Sources close to the program also have added texture to that story by using it as a way of explaining Burrow’s cavernous leap from that 2018 season to his historically great 2019 campaign — hailed as perhaps the greatest quarterbacking season in college football history. Burrow didn’t have spring practice. He didn’t have time to jell with his receivers. He was learning the scheme on the fly.

Former LSU QB Brad Kragthorpe #16 helps signal a play against Iowa in 2014. (Photo by Al Messerschmidt/Getty Images)
Former LSU QB Brad Kragthorpe #16 helps signal a play against Iowa in 2014. (Photo by Al Messerschmidt/Getty Images)

Certainly, the addition of Joe Brady (now the Carolina Panthers’ offensive coordinator) to the LSU staff in 2019 helped ascend that group to new heights. But you must factor in Burrow’s adjustment after transferring from Ohio State late in his evaluation for those needing to know why he made such a big leap from one season to the next.

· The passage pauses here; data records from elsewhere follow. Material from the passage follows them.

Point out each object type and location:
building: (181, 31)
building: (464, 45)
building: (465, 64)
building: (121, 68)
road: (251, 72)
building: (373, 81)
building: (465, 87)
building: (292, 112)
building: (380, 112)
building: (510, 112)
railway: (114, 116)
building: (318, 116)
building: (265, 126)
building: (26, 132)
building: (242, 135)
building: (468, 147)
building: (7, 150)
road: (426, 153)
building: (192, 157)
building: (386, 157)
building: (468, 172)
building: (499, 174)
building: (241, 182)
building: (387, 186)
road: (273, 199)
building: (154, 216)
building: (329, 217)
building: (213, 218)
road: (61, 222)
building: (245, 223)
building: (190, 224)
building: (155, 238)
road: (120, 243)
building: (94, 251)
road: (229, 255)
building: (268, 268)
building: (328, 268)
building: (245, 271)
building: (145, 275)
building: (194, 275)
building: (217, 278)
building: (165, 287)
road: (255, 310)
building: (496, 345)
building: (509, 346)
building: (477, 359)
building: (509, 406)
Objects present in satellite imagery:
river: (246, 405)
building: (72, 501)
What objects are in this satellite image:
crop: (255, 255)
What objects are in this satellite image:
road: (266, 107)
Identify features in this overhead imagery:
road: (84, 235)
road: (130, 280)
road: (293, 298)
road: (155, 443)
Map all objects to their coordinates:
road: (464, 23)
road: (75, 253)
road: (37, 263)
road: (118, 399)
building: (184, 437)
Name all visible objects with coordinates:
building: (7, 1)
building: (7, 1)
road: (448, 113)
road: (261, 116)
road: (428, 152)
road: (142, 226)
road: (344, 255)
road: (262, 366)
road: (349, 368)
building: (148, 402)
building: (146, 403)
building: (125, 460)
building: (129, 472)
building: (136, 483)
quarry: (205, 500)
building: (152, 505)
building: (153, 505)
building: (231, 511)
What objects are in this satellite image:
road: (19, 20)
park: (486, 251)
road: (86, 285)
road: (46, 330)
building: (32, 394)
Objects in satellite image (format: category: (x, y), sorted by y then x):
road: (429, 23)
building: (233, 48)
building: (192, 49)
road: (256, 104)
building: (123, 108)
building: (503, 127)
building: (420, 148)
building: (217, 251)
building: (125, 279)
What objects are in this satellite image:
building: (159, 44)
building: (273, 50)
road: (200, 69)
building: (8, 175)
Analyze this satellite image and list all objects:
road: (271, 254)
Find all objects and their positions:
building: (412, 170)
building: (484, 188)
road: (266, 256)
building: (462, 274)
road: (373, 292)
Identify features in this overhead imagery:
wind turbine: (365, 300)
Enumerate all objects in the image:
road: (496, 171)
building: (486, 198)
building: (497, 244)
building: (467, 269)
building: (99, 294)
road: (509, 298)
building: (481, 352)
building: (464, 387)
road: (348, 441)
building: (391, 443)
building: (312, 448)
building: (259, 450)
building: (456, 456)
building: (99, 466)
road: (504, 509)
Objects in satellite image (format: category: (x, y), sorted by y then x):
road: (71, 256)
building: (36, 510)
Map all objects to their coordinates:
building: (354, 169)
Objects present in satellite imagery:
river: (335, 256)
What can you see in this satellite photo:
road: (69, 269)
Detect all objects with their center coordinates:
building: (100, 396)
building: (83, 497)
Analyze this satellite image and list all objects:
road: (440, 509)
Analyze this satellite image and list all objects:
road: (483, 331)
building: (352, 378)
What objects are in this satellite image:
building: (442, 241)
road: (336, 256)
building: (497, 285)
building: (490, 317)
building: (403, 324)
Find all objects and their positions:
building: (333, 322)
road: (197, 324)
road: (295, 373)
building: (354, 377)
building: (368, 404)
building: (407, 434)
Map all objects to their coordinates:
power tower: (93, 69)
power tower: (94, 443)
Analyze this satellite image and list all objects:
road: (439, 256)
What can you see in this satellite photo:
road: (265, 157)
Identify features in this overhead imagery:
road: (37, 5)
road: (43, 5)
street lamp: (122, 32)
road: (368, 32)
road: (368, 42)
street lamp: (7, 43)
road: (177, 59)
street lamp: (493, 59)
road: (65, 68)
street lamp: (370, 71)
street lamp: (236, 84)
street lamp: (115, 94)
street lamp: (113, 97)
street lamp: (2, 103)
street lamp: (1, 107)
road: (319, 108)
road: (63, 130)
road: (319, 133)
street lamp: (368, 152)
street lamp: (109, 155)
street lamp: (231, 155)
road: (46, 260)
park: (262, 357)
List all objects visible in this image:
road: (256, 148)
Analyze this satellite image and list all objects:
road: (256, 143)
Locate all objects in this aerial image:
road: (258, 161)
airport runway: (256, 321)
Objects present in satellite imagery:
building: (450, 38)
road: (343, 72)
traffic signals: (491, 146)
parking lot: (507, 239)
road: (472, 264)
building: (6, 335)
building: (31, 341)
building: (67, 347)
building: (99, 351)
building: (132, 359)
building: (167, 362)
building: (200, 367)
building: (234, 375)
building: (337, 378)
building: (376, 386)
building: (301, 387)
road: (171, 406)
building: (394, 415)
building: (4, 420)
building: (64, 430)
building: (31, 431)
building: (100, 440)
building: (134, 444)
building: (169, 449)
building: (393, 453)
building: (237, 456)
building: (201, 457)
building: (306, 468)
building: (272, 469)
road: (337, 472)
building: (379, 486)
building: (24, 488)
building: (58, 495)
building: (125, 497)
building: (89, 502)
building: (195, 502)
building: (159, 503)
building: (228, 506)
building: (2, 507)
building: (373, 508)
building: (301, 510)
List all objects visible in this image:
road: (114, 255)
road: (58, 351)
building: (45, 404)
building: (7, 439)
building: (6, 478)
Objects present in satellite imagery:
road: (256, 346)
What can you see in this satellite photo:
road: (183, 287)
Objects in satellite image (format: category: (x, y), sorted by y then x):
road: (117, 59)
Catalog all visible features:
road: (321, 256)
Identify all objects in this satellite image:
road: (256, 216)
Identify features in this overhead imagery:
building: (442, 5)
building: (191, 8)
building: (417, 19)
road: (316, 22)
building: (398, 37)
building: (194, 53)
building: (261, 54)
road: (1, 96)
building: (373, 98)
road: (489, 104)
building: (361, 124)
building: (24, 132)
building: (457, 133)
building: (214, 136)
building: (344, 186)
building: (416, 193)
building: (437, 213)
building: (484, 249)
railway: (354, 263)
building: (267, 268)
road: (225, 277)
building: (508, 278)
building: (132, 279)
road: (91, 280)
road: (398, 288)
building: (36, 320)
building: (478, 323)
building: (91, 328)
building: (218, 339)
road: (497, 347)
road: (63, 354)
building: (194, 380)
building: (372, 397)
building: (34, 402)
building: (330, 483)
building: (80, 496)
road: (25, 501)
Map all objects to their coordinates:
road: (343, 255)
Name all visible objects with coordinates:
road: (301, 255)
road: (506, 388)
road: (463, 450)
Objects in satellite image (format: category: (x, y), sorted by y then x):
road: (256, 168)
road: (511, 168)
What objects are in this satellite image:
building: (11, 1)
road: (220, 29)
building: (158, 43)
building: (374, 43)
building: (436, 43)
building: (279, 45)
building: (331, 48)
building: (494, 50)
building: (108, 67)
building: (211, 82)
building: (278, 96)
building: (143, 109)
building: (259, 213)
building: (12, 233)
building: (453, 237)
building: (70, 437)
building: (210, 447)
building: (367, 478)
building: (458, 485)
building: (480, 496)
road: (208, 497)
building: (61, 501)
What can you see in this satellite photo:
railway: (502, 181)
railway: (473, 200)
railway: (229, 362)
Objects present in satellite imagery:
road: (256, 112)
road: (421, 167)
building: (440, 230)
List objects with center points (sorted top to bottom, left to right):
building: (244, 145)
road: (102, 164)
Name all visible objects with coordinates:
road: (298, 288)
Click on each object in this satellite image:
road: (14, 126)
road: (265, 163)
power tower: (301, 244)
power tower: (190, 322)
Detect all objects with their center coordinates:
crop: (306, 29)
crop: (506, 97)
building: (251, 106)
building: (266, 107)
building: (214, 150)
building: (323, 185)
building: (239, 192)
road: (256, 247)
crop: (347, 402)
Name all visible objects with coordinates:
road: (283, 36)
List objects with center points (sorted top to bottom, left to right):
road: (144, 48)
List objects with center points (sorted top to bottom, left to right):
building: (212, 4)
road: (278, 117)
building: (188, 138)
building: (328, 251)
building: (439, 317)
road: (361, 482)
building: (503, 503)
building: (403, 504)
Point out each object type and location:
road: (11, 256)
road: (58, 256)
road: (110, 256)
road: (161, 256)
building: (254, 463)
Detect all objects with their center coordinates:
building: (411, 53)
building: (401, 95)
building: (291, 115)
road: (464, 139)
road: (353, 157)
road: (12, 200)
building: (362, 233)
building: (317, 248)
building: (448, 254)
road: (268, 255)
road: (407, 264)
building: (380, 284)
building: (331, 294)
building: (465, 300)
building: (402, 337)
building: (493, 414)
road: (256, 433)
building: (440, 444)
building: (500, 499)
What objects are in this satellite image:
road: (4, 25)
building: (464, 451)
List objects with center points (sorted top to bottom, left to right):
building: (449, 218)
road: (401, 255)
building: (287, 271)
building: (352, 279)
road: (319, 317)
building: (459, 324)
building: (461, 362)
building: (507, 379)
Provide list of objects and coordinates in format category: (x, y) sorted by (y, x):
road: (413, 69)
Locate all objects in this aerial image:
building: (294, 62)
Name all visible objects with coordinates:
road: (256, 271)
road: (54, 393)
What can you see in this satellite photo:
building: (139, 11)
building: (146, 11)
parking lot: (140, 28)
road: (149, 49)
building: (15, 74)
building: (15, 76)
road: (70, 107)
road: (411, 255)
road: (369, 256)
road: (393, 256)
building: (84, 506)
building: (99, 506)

There’s also the evidence that Burrow was playing extremely well down the stretch in 2018 prior to the nuclear 2019 campaign. After struggling mightily against Alabama that season, Burrow’s final four games in 2018 — 81-of-121 passing (66.9 percent) for 1,166 yards with a 10-1 TD-INT ratio, plus 156 rushing yards and three TDs — was far closer to the per-game production he put up this past season.

Kragthorpe was part of that LSU staff that helped get Burrow acclimated, and the early work the staff put in on him laid the groundwork for the championship season. And Taylor told Yahoo Sports that he plans to lean on Kragthorpe’s first-hand knowledge of Burrow in the team’s evaluation of the man who could become the franchise savior.

“It’s always good when you have coaches that are familiar with the players, [finding out] what their approach is to preparation and their character,” Taylor said. “We certainly will spend a lot of time calling a lot of college coaches that we trust to gather that information.

“But having Brad Kragthorpe is a great asset for us.”

Added Ferguson: “You know, I didn’t even think about [Kragthorpe] having that advantage of having worked with Joe. But that’s important right there, having seen what Joe went through to become the leader of our team. I am sure he’s going to have plenty of great things to tell the Bengals. He saw Joe right from Ground Zero and knows how much he invested in being our quarterback.”

For that matter, Kragthorpe has first-hand knowledge of Senior Bowl QB Jordan Love (coached by the Detroit Lions on the South Team this week) from his two seasons at Utah State in 2016 and 2017. The Bengals also are spending a lot of time this week working with Oregon’s Justin Herbert, who has been impressive in two practices running Taylor’s system at the Senior Bowl.

So there will be a lot of factors and variables involved in making the top pick in the 2020 draft and deciding which direction the Bengals will take at quarterback. But you can’t overlook the importance of having one of their own assistants who was able to lay close eyes on Burrow before he became such a titanic figure.

Even as one of the new guys on staff, Kragthorpe is likely to provide the Bengals’ decision makers plenty of information that could help make the final call on whether they make him the No. 1 pick.